Problem:
Once the pictures are removed, restate the data below word for word.

Items listed in a dataset:
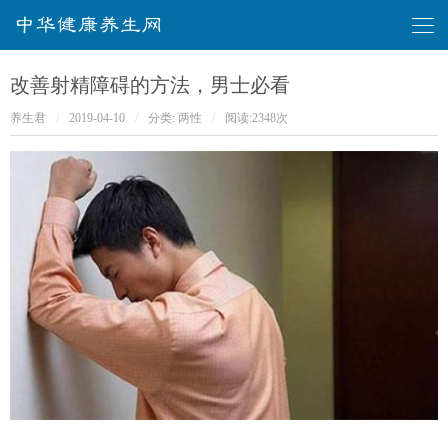
华健康养生网
改善射精障碍的方法，男士必看
养生君
/
2019-04-10
/
分类:
两性
/
阅读:
2348次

Answer space:
华健康养生网
改善射精障碍的方法，男士必看
养生君
/
2019-04-10
/
分类:
两性
/
阅读:
2348次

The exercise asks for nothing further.